Я страшно обиделась, но все равно послала статью. Ее не напечатали. С того момента газеты — и местная, и общенациональная — стали отвергать мои тексты, отговариваясь нехваткой полос. Я страдала, понимая, что все вокруг рушится словно под действием неистовых подземных толчков — все, что я привыкла считать незыблемыми условиями жизни и работы, внезапно зашаталось. Я читала, но чтение теперь сводилось к простому узнаванию букв, складывающихся в слова, — смысл написанного от меня ускользал. Пару-тройку раз я натыкалась на статьи Нино, но даже от них не получала прежнего удовольствия: я не представляла себе его, не слышала его голоса, не радовалась его свежим идеям. Конечно, я была за него рада: раз он пишет, значит, у него все хорошо, он живет своей жизнью — неизвестно где и неизвестно с кем. Я всматривалась в его имя, прочитывала несколько строк и откладывала статью в сторону: каждое предложение, набранное черным по белому, делало мое положение еще более невыносимым. Меня ничто не интересовало; я совсем не заботилась о том, как выгляжу. Да и ради кого мне было прихорашиваться? Я ни с кем не виделась, кроме Пьетро, который, конечно, вел себя со мной корректно, но считал меня всего лишь своей бледной тенью. Иногда я пыталась поставить себя на его место, взглянуть на себя его глазами, и то, что я видела, мне не нравилось. Брак со мной только осложнил ему жизнь, мешал заниматься, и это при том, что его известность росла, особенно в Великобритании и США. Конечно, я гордилась им, но он меня все больше раздражал. В разговорах с ним я все чаще брала униженно-злобный тон.

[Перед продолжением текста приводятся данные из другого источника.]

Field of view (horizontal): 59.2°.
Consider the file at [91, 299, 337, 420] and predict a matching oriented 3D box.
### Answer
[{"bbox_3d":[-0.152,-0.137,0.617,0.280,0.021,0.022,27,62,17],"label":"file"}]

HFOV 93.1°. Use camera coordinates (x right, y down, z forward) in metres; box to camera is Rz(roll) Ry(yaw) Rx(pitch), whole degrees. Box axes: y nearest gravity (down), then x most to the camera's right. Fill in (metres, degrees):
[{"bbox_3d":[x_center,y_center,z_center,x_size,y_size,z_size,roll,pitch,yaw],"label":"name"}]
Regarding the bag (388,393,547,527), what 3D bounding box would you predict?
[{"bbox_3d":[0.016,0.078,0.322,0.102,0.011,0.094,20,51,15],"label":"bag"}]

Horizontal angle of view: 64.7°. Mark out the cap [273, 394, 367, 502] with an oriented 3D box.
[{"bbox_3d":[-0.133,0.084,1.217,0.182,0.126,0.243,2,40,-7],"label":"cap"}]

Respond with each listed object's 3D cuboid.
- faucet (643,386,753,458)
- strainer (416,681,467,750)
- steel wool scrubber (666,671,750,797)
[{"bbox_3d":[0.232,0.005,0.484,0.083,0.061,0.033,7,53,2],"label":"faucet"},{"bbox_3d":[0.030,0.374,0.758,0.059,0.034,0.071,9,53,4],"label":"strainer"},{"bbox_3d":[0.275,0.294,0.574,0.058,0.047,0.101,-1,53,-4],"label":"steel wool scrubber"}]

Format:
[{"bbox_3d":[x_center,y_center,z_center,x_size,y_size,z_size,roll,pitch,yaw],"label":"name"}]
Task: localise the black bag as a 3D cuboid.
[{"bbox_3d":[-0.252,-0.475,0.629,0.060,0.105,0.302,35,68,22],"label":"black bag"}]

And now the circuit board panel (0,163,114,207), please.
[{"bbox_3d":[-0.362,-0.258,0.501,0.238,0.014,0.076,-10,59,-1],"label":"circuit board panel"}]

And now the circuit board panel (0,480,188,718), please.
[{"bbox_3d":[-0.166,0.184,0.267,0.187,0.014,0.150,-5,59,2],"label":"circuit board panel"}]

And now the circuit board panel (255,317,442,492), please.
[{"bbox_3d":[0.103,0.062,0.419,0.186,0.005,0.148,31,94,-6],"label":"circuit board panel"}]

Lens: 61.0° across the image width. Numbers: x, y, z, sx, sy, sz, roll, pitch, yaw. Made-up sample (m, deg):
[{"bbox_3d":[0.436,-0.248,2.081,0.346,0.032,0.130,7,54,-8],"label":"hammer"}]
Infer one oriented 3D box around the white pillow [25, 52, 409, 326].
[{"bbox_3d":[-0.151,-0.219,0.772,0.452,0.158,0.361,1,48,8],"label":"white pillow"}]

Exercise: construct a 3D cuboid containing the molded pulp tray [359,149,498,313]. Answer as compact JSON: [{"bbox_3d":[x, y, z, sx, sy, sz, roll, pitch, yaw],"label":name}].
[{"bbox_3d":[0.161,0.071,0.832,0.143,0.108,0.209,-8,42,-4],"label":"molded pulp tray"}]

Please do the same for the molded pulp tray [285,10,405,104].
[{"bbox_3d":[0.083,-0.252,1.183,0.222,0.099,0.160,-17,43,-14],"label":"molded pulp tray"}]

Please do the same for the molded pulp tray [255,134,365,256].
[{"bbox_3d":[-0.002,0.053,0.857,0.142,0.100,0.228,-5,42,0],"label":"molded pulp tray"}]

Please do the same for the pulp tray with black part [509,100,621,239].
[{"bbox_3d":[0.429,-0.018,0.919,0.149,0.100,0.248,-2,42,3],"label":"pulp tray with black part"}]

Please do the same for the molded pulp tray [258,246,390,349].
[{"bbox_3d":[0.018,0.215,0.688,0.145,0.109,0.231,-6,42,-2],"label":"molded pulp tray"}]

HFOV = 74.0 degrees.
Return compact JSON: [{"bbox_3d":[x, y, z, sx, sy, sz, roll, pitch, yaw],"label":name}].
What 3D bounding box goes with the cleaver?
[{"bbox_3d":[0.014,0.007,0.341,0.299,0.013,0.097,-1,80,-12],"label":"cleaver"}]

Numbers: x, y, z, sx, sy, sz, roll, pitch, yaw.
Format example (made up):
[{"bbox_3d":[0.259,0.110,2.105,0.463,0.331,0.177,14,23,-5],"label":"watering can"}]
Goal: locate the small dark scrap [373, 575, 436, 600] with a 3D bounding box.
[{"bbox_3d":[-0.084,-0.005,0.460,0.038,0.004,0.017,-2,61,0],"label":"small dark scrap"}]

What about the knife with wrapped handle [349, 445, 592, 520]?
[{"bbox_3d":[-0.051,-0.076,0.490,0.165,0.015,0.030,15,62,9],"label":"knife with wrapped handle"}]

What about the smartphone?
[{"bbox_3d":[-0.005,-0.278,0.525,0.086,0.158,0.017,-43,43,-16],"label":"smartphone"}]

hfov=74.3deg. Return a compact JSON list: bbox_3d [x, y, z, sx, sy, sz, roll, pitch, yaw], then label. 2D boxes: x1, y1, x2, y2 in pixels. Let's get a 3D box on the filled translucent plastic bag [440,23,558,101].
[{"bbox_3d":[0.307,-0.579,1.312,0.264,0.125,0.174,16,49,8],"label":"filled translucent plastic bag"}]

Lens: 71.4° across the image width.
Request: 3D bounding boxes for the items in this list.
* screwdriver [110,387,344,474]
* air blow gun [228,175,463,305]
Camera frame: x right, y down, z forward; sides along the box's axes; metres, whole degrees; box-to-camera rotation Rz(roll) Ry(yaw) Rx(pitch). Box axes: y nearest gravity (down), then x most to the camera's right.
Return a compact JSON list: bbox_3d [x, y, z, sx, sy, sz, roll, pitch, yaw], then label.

Потом настал день, когда я сказала себе: все, хватит. Прощай, «Унита». Надо садиться за роман. Как только я напишу хорошую книгу, все образуется! Но о чем писать? Свекрови и издательству я пела, что работа идет полным ходом, но я бессовестно лгала. На самом деле у меня не было ничего, кроме тетрадей, заполненных разрозненными заметками. Стоило мне их открыть — днем или ночью, когда Деде позволяла, — я сама не замечала, как засыпала. Как-то раз вечером, вернувшись из университета, Пьетро застал меня после такой попытки поработать: я повела себя еще хуже, чем он, когда я просила его немножко посидеть с дочкой. Я спала на кухне, уронив голову на стол, а малышка, потерявшая пустышку, надрывалась криком в спальне. Отец обнаружил ее полуголой, забытой родной матерью. Когда Деде жадно принялась сосать из бутылочки, расстроенный Пьетро спросил:
— Может, позвать кого-нибудь тебе на помощь?
— В этом городе у меня нет никого, ты же знаешь.
— Попроси приехать мать или сестру.
— Не хочу.
— Тогда позови ту свою подругу из Неаполя. Ты же ей помогала, теперь пусть она тебе поможет.
Меня аж передернуло. На какую-то долю секунды мне представилось, будто Лила уже здесь, в этом доме, и, как когда-то она завладела мной, теперь вселится в Деде, вместе со своими прищуренными глазками и наморщенным лбом. Я уверенно замотала головой. Ни за что на свете!
Пришлось Пьетро звонить своей матери: ему страшно не хотелось, но он попросил ее приехать и пожить немного у нас.